Source: The History of the Mansfield School District Area, October 1994.
Story written by Linda Fuller

Submitted by Jack James

The Mansfield Glass Company was putting out products in great demand a few years ago, but today the factory is gone from Mansfield's western front. At one time it was doing a thriving business. The plant was making products that most people thought obsolete.

The main product was lamp chimneys, and W. F. Wagoner, plant owner said, "The demand for handmade glass articles (the company made minnow traps, lamp shades and vases) was much greater than the supply."

In 1958, more than one hundred train loads of lamp chimneys alone were made and sold each year. Nine carloads were made in Mansfield. The best markets were Louisiana and Kentucky.

The firm, while it specialized in lamp chimneys, was also the largest manufacturer of minnow traps in the United States and Canada.

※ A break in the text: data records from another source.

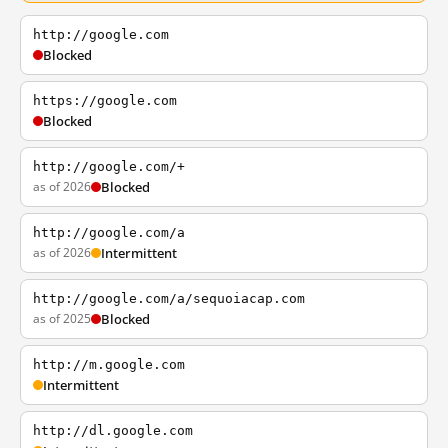
http://google.com
Blocked
https://google.com
Blocked
http://google.com/+
as of 2026
Blocked
http://google.com/a
as of 2026
Intermittent
http://google.com/a/sequoiacap.com
as of 2025
Blocked
http://m.google.com
Intermittent
http://dl.google.com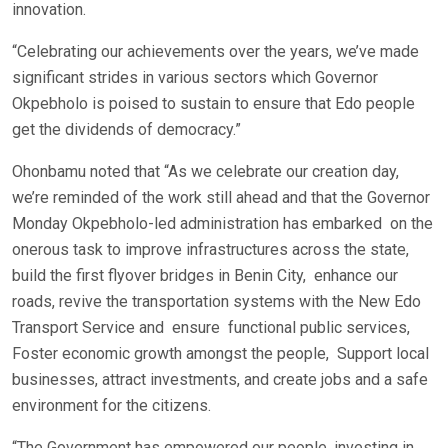
innovation.
“Celebrating our achievements over the years, we’ve made
significant strides in various sectors which Governor
Okpebholo is poised to sustain to ensure that Edo people
get the dividends of democracy.”
Ohonbamu noted that “As we celebrate our creation day,
we’re reminded of the work still ahead and that the Governor
Monday Okpebholo-led administration has embarked on the
onerous task to improve infrastructures across the state,
build the first flyover bridges in Benin City, enhance our
roads, revive the transportation systems with the New Edo
Transport Service and ensure functional public services,
Foster economic growth amongst the people, Support local
businesses, attract investments, and create jobs and a safe
environment for the citizens.
“The Government has empowered our people, investing in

The principal markets were Texas and Louisiana. They even shipped a (train)carload to Alaska.

Lamp shades and vases made by the company were sold through specialty and antique shops. They were all hand blown. The Mansfield firm was at that time the top manufacturer in the nation of these items.

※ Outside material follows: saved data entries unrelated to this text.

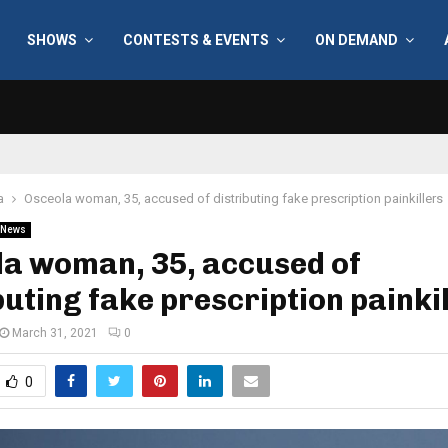
SHOWS
CONTESTS & EVENTS
ON DEMAND
a
Osceola woman, 35, accused of distributing fake prescription painkillers
News
la woman, 35, accused of
buting fake prescription painki
March 31, 2021
0
0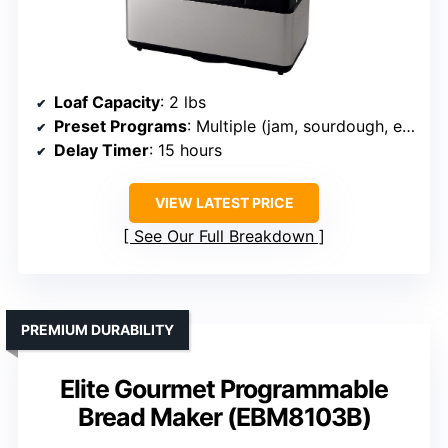
Loaf Capacity
: 2 lbs
Preset Programs
: Multiple (jam, sourdough, etc.)
Delay Timer
: 15 hours
VIEW LATEST PRICE
See Our Full Breakdown
PREMIUM DURABILITY
Elite Gourmet Programmable
Bread Maker (EBM8103B)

Efficiency at the plant was amazing. A lamp chimney was turned out every forty seconds. The personnel had had years of practice. Production by hand at that rate of speed was possible by blower who had spent many years perfecting their craft.

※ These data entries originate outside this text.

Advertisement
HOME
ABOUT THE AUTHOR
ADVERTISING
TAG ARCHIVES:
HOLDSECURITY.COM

Dean Piret, and employee there, started at the age of thirteen and spent forty-three year blowing glass. Otto Slaymaker began at the age of sixteen and at that time was a twenty-five year man.

Wagoner, the owner of the plant for four years, said, "The plant remained in Mansfield because of the cheap gas rate. And we liked the people here too," he added.

Wagoner was a former glass blower for General Electric. He was a General Electric employee in 1913 in Niles, Ohio. Wagoner's company, which was established in 1943, was one of the three hand "blown glass companies" in existence.

The employees who worked with lime, sand and soda had very few accidents.

This unique factory had many visitors and observers from across the nation when it was running full blast. And the students in the school always enjoyed a sight-seeing trip to the plant.